*ACTION ITEM*
Report how many lines of the data contain the string "Figure". Add nothing.

*SOURCE DATA*
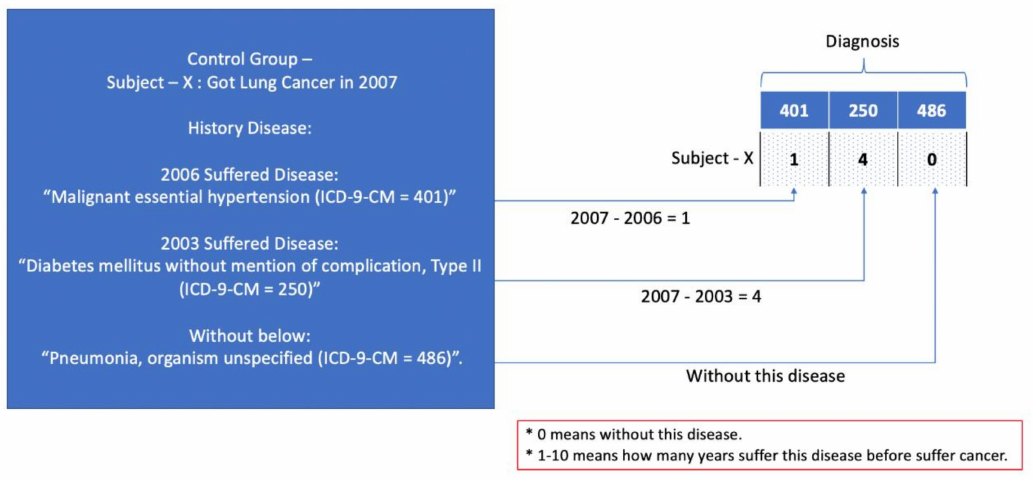
Figure 1. Data processing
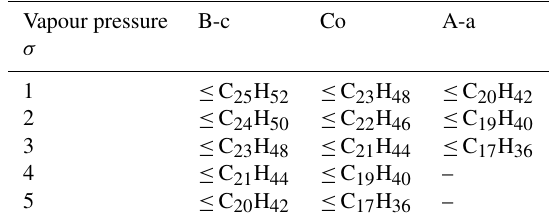
Table 2. Modal composition ranges and composition standard de- viations, σ , producing model results that approximate REPARTEE- like behaviour (see main text), for different vapour pressure param- eterisations. Initial non-volatile core in the nucleation mode is set to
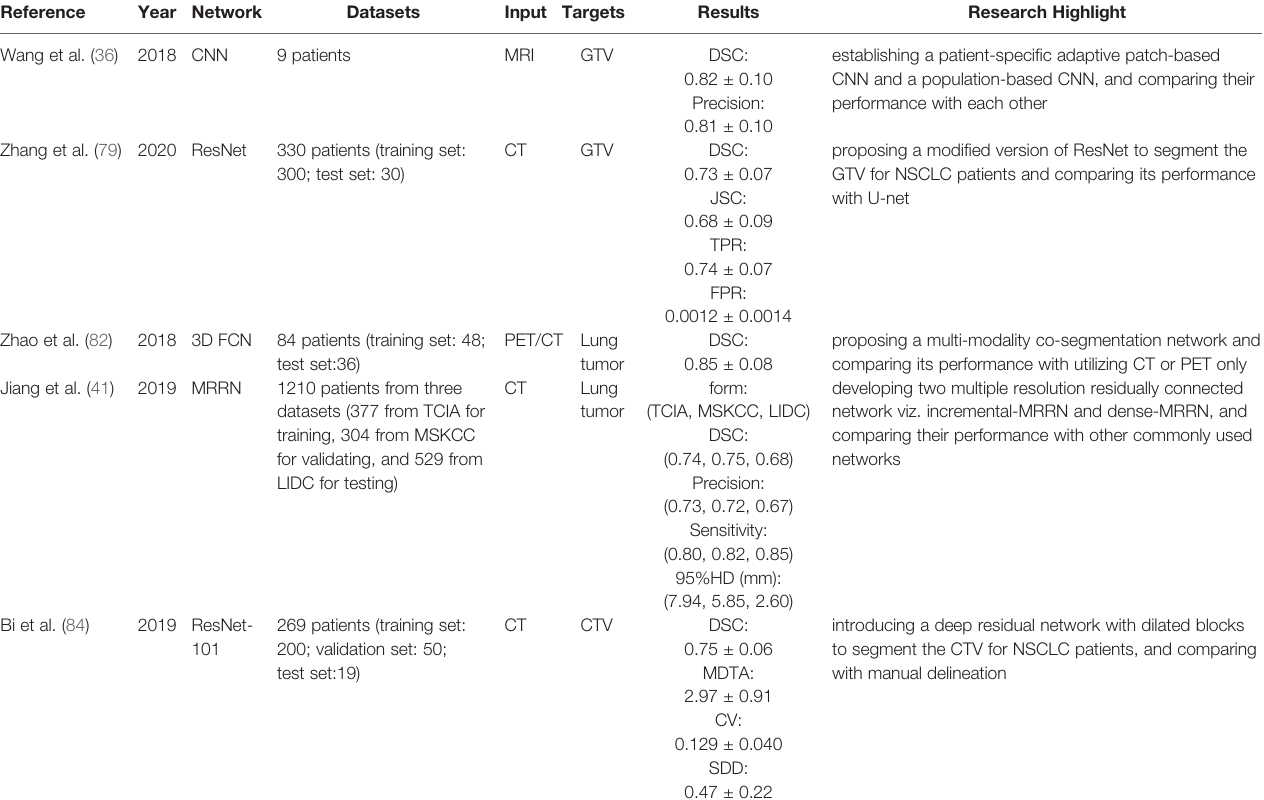
TABLE 8 | Selected works on deep learning-based automated segmentation of lung tumors.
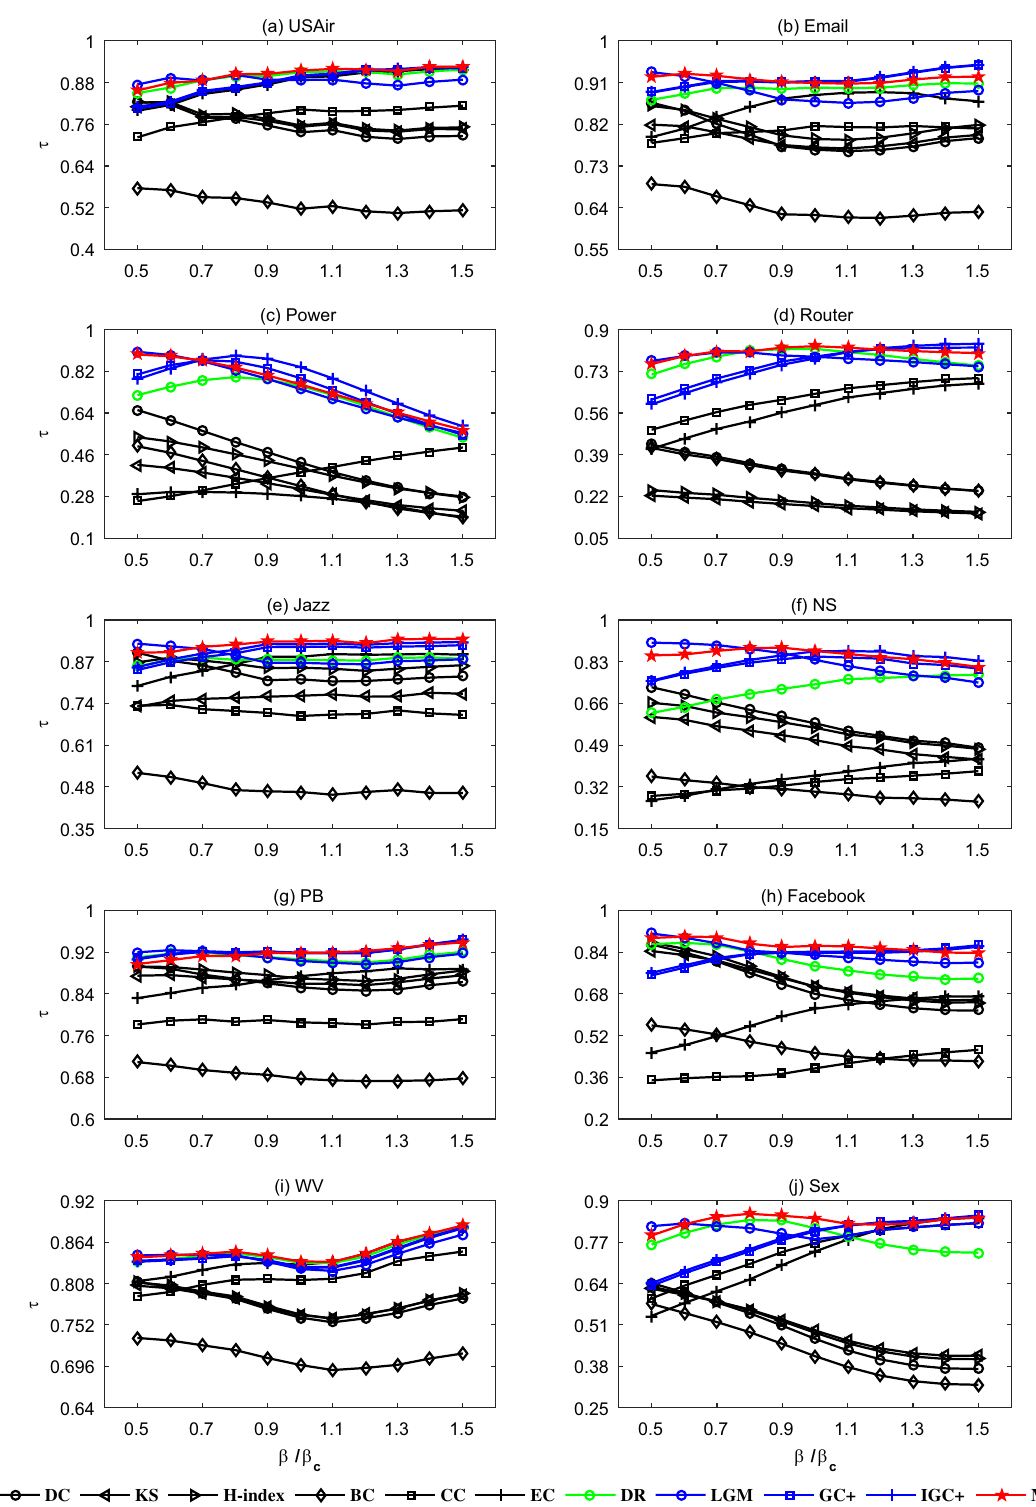
Figure 2. The algorithms’ accuracies measured by Kendall’s Tau for different β . The six classic algorithms (DC, H-index, KS, EC, BC and CC) are represented by black symbols, DR is represented by green symbols, the typical algorithms based on the gravity law (GC+, IGC+ and LGM) are represented by blue symbols, MCGM is represented by red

*RESPONSE*
2